# what about chapman university and boston university?



## yoobeey (Dec 10, 2002)

hey this is an international student..i m unsure which one is great...


----------



## yoobeey (Dec 10, 2002)

hey this is an international student..i m unsure which one is great...


----------



## NotaMono (Dec 10, 2002)

I don't know if either are GREAT per se.  

There was a militantly pro-Chapman alumni on the old forums ( http://pub20.ezboard.com/fstudentfilmsfilmschools ).  It's a good school but I would not put it in a class with the USC's and AFI's.

Studentfilms.com's own Chris Wright is a B.U. product if I'm not mistaken so I'll refer to him on that count.

Pick up a copy of Film School Confidential ( http://www.amazon.com/exec/obidos/ASIN/0399523391/qid%3D1039593756/sr%3D11-1/ref%3Dsr%5F11%5F1/102-6197231-5620138 ) which is slightly out of date but gives pretty thorough rundowns of all the major U.S. graduate programs in film.

Now for my Tizzy style broken record speil.  It's not where you go but what you make of it once you get there!

Good Luck!

Nota "Making the best of a somewhat soft tangerine" Mono


----------



## yoobeey (Dec 11, 2002)

thanks so much!!!!!!!!!!!!!!!i really really appreciate!!!!!!!!!!!!!!!!!!!!!11


----------



## olightme (Dec 11, 2002)

well to tell you the truth chapman university has about 3000 students total.
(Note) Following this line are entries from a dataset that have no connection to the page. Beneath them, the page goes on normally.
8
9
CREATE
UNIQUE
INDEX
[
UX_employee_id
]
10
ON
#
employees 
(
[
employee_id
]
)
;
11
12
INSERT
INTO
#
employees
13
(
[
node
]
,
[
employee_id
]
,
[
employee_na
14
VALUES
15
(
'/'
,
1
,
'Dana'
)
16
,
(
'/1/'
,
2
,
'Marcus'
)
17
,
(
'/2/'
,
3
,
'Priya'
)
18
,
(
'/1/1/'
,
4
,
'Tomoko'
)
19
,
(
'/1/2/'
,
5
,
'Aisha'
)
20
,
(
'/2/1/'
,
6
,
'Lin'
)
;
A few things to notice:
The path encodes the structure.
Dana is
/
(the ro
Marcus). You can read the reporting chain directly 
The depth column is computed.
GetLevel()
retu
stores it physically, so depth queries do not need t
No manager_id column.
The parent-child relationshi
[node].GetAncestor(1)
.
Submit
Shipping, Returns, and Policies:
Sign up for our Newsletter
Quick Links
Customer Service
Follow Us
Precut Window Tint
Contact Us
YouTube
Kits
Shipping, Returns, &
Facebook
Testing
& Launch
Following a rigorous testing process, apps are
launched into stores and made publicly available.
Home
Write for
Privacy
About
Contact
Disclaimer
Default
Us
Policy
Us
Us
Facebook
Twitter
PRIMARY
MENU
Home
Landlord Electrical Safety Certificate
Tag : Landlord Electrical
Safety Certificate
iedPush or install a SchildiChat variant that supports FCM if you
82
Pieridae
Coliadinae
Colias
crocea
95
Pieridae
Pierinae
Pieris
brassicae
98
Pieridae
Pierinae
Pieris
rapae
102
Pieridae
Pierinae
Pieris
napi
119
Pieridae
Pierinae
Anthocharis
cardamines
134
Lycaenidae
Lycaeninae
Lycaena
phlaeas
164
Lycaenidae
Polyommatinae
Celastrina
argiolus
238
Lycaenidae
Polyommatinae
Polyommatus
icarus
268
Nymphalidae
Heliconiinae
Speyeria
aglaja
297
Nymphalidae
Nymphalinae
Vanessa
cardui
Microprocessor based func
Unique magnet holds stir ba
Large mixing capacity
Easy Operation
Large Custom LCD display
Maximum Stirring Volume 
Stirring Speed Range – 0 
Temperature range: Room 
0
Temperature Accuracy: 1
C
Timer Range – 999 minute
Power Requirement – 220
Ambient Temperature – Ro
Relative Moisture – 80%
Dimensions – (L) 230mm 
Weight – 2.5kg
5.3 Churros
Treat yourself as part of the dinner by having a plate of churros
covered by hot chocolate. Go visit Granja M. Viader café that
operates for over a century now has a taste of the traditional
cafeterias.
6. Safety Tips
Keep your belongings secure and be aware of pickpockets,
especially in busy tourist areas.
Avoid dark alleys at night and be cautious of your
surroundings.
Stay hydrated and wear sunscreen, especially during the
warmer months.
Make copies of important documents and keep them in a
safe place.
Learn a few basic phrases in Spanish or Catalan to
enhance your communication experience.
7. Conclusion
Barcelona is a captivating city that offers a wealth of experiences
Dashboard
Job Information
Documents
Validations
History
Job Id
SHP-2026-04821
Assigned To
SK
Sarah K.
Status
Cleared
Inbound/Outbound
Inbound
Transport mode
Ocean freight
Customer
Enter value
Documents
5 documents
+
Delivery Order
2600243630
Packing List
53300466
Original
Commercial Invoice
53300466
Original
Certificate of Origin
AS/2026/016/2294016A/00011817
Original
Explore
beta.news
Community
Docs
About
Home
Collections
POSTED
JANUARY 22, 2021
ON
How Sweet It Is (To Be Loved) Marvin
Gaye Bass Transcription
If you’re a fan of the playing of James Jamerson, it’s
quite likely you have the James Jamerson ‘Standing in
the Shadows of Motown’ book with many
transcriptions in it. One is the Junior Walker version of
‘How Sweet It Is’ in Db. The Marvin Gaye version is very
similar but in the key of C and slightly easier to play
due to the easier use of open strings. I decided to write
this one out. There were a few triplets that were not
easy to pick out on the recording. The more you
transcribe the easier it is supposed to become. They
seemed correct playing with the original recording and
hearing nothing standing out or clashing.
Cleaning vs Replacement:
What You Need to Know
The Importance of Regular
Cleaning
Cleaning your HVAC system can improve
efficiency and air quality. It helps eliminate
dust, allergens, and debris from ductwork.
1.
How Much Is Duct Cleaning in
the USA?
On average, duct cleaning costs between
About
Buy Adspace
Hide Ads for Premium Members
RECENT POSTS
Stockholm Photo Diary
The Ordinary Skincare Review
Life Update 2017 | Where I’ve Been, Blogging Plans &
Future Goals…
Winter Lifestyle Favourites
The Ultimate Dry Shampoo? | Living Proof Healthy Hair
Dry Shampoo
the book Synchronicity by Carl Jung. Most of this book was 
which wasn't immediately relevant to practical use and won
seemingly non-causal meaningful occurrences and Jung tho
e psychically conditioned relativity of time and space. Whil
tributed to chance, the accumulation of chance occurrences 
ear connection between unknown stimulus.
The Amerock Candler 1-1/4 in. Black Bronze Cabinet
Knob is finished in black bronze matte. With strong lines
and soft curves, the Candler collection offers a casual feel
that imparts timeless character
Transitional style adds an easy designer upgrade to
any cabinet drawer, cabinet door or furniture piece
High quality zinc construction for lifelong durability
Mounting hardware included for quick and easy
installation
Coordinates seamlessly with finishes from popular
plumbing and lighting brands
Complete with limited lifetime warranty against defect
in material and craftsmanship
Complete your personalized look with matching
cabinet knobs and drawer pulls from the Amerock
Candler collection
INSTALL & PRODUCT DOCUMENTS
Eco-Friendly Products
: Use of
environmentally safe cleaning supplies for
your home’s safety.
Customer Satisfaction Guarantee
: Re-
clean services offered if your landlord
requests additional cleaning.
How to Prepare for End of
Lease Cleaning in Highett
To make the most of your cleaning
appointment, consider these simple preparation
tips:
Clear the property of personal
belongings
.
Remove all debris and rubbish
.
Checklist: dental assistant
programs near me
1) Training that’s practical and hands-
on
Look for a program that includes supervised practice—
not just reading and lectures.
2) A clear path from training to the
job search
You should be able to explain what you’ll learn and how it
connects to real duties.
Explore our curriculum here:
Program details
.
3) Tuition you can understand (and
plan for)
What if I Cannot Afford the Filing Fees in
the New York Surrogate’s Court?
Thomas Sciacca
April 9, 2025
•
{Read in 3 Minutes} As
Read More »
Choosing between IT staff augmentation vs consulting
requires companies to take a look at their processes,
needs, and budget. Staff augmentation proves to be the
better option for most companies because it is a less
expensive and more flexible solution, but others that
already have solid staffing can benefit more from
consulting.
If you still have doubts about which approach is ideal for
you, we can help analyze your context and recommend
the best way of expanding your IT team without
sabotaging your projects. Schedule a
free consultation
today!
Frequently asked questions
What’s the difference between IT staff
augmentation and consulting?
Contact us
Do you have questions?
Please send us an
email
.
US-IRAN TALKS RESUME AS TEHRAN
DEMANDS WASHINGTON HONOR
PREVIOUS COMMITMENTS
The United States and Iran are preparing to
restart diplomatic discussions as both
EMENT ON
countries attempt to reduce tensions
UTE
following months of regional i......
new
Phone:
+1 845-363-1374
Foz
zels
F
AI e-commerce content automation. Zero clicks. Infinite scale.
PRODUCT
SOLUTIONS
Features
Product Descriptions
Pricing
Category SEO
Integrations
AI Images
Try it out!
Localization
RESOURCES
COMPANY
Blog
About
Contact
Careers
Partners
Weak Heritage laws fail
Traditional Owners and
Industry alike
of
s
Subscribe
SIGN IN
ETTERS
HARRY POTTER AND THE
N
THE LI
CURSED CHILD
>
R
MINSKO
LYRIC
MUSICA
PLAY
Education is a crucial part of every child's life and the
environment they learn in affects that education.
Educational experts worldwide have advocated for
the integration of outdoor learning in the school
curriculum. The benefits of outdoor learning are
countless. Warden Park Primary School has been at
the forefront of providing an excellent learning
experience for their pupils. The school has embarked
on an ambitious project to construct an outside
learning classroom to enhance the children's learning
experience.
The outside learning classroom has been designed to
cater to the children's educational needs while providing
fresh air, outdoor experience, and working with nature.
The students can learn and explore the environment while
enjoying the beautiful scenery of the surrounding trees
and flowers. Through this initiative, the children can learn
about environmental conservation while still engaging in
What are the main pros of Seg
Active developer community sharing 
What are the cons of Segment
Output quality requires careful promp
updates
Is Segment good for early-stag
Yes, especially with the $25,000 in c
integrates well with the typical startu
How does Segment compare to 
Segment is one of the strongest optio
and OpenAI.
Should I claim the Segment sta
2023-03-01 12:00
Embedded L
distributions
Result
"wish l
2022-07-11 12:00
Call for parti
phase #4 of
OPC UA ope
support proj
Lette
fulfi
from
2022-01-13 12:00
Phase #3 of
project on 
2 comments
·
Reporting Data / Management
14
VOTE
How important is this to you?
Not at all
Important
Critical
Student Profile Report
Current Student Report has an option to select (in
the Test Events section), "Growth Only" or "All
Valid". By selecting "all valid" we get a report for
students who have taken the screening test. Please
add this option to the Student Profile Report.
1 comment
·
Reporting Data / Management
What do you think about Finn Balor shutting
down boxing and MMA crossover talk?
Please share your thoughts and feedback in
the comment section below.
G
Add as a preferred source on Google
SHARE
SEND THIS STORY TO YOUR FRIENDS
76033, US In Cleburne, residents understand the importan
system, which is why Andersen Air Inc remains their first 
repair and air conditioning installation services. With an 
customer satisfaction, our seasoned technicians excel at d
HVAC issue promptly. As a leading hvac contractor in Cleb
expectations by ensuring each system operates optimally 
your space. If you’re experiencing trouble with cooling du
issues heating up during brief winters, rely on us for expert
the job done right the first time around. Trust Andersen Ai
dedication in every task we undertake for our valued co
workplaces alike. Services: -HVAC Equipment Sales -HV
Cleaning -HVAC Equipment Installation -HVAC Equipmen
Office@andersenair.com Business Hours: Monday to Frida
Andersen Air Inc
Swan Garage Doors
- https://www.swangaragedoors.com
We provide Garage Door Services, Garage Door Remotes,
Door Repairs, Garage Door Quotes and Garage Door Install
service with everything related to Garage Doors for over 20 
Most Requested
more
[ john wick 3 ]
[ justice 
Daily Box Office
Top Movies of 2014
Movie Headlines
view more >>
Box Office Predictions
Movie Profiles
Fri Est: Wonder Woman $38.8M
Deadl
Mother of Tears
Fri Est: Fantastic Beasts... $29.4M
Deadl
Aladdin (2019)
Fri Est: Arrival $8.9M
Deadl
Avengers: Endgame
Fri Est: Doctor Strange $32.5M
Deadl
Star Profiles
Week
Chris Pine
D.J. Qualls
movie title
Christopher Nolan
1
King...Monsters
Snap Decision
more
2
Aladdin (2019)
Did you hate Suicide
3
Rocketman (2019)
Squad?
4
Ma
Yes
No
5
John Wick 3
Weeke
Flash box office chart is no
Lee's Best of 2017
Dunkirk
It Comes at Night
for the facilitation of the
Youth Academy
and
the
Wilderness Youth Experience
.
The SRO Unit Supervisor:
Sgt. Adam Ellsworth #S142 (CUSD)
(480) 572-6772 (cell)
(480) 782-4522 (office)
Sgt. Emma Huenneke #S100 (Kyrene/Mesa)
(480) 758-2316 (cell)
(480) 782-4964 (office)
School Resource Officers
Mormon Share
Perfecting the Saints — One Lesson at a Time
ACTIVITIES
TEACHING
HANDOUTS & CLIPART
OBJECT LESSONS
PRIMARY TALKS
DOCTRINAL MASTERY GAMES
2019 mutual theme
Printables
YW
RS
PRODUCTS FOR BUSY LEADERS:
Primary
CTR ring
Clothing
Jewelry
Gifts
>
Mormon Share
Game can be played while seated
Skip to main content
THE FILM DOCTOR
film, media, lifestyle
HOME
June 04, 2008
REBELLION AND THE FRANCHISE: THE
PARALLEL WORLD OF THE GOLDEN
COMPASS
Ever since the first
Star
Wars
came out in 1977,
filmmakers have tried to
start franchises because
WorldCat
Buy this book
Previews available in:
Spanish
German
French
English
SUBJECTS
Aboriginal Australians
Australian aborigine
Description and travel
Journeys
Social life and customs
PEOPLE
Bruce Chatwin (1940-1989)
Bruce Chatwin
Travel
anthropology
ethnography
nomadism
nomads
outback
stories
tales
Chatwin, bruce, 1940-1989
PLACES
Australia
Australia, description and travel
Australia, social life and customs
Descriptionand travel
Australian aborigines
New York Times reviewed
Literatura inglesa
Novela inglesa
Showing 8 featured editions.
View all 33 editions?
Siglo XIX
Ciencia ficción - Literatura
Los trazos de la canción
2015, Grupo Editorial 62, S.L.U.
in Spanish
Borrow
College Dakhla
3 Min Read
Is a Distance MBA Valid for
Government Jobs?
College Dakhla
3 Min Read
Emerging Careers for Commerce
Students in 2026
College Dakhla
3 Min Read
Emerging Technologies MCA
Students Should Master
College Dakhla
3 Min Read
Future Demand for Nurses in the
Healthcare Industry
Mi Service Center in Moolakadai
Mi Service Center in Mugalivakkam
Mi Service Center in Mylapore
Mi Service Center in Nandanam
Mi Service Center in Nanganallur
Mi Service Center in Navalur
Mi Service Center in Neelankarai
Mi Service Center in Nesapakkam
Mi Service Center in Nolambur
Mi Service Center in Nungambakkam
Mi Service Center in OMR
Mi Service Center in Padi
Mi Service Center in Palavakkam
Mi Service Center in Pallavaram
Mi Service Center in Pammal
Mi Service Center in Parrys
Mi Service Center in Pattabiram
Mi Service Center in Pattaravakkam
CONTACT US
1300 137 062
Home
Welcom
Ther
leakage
Grad, undergrad all subjects. 800 of them are film students. It is no question where a lot of the money goes on the campus. I know, graduated 2001. 

They really haven't made a name for themselves yet, and the school is hella expensive. But if you want to learn film, you know the stuff that comes in widths of 16mm and 35mm, you will learn it there. 

For the money though, if all you want to learn is the  craft and don't care about a degree then a trade school is the way to go. Especialy if you want to learn avid, pro tools, after effects, maya, etc...


----------